- _TASK LIST_:
[a] Render this sentence from the Momoland essay in Spanish: "Momoland were formed through the reality program Finding Momoland and the group debuted on November 10, 2016."
[b] Summarize the Momoland essay in two sentences.

- _SELECTED PASSAGE_:
* * * * * * * * *

"A Mmnt w/ MMLND" by Daniel R.

“When you hear our music you can be healed and feel happy.”
-Ahin

The Bscs
Momoland (often stylized as MOMOLAND or MMLND) are a South Korean girl group comprised of nine members: Hyebin, Yeonwoo, Jane, Taeha, Nayun, Daisy, Jooe, Ahin, and Nancy. Momoland were formed through the reality program Finding Momoland and the group debuted on November 10, 2016. Momoland’s debut mini album Welcome to MOMOLAND, was released on the same day. Momoland’s second mini album, Freeze!, was released August 2, 2017. (Source: generasia)

One of the unifying threads omnipresent throughout Momoland’s music is the precise production. All of Momoland’s songs are textured and complicated soundscapes. The percussion is industrial and hard-hitting, sparkling synths shimmer, snag, and screech, while multi-layered, pitch-shifted vocals float above the production like seraphic spun-sugar. The whole experience is a bit like being delightfully punched in the face with candied brass knuckles. 

As such, it should be noted that when I refer to Momoland throughout this essay, I am not only referring to the visible members, but to the entire creative team behind Momoland, including producers, writers, composers,  costumers, choreographers, musicians, and so on.

Momoland.

Intrdctn
While it is easy to be distracted by the cheery colors, merry music, and active aesthetic of Momoland’s artistic output, I would argue that Momoland, through their specifically and expertly crafted musical and visual performances, utilize the literary traditions of the carnivalesque and Mennipean Satire genres to form intellectually dense and philosophically deep pop art… often with terrifying precision.

In his book Rabelais and His World, philosopher, literary critic, and semiotician Mikhail Bakhtin broadly describes the carnival as a place that is  “vividly felt as an escape from the usual way of life… [a] utopian realm.” (Rabelais, p.8-9) Furthermore, in Bakhtin’s Problems of Dostoevsky's Poetics, he outlines the genre of Mennipean Satire, stating, “The most important characteristic of the menippea as a genre is the fact that its bold and unrestrained use of the fantastic.” (Poetics, p.114) In this essay I will be using Bakhtin’s outlines of these genres as lenses through which to view Momoland’s pristine pop art.

I will be analyzing and discussing three of Momoland’s songs: “Welcome to MOMOLAND,” “JJan! Koong! Kwang!,” and “Freeze.” I will also be discussing the music videos for “JJan! Koong! Kawng!” and “Freeze.”

Wlcm to MMLND
Arranged by: Jake K
Lyrics by: Duble Sidekick, Yong Hee
Produced by: Duble Sidekick






“Carnival images closely resemble certain artistic forms, namely the spectacle… [which] belongs to the borderline between art and life. In reality, it is life itself.” (Rabelais, p. 7)

* * * * * * * * *

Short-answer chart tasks
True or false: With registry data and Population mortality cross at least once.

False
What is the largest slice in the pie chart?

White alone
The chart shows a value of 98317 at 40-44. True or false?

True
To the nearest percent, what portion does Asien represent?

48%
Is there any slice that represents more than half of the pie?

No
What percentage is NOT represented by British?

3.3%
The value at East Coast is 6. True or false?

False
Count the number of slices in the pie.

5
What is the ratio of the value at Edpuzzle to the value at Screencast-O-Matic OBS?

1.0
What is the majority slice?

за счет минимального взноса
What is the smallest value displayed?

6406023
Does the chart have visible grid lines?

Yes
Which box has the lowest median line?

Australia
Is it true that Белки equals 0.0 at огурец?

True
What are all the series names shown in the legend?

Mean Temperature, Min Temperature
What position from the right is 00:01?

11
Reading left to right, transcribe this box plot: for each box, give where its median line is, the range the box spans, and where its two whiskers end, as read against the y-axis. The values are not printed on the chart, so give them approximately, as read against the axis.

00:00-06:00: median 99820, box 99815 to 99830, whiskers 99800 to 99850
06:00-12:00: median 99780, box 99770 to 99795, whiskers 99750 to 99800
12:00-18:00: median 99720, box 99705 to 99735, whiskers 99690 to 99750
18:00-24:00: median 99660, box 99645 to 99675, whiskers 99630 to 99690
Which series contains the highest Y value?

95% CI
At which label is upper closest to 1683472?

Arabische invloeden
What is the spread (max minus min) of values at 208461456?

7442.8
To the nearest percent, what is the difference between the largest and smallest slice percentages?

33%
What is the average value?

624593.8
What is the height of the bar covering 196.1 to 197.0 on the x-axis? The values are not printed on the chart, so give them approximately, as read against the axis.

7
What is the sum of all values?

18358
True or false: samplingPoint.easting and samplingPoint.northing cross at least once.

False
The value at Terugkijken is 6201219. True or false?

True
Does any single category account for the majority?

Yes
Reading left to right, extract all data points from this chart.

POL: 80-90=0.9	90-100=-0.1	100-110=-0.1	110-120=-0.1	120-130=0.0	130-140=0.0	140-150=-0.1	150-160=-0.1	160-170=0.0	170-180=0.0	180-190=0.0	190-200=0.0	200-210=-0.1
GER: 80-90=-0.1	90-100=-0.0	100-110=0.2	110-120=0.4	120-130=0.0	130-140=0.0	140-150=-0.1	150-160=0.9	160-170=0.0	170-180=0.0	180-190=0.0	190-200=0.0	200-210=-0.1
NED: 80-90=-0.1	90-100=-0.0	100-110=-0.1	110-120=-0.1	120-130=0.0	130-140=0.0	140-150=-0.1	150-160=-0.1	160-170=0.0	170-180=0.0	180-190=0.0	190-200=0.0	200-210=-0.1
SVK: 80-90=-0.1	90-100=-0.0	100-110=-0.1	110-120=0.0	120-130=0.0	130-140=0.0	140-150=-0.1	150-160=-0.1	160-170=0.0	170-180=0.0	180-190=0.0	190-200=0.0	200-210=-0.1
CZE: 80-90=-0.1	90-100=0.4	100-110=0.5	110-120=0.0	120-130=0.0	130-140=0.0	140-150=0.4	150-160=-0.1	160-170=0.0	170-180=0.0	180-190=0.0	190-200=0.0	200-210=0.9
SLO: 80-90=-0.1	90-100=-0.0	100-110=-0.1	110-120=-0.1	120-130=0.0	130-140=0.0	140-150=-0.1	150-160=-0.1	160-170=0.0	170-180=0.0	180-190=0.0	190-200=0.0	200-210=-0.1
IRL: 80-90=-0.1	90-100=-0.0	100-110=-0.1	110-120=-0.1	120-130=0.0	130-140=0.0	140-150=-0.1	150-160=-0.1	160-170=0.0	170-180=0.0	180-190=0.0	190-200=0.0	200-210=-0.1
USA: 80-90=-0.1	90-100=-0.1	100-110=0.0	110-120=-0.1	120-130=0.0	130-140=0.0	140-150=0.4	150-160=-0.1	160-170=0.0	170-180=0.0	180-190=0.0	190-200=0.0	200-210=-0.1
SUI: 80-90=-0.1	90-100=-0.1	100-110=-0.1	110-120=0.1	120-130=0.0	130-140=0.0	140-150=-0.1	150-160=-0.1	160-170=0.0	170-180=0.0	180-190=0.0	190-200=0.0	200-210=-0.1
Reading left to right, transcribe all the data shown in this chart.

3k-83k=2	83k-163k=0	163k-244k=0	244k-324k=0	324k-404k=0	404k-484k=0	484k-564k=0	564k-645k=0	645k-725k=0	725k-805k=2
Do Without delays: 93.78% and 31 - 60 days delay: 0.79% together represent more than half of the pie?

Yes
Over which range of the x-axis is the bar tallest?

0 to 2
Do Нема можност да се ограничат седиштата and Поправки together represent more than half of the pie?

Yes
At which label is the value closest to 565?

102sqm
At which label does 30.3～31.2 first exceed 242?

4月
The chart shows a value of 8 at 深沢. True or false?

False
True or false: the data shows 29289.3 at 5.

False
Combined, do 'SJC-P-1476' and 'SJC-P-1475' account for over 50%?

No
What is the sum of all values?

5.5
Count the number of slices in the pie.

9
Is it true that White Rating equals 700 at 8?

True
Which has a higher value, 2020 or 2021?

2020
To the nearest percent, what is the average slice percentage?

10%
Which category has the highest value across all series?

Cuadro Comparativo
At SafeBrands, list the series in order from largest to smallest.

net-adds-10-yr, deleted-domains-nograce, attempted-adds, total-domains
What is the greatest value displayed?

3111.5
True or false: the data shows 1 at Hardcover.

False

* * * * * * * * *

- _ANSWER LIST_:
[a] Momoland se formó a través del programa de telerrealidad Finding Momoland y el grupo debutó el 10 de noviembre de 2016.

[b] Momoland is a nine-member South Korean girl group that was formed through the reality program Finding Momoland and debuted on November 10, 2016, and its songs share precise, densely textured production. The essay argues that the group draws on the carnivalesque and a satire genre, both as outlined by Mikhail Bakhtin, to create intellectually dense pop art, and it analyzes three of the group's songs and two of its music videos.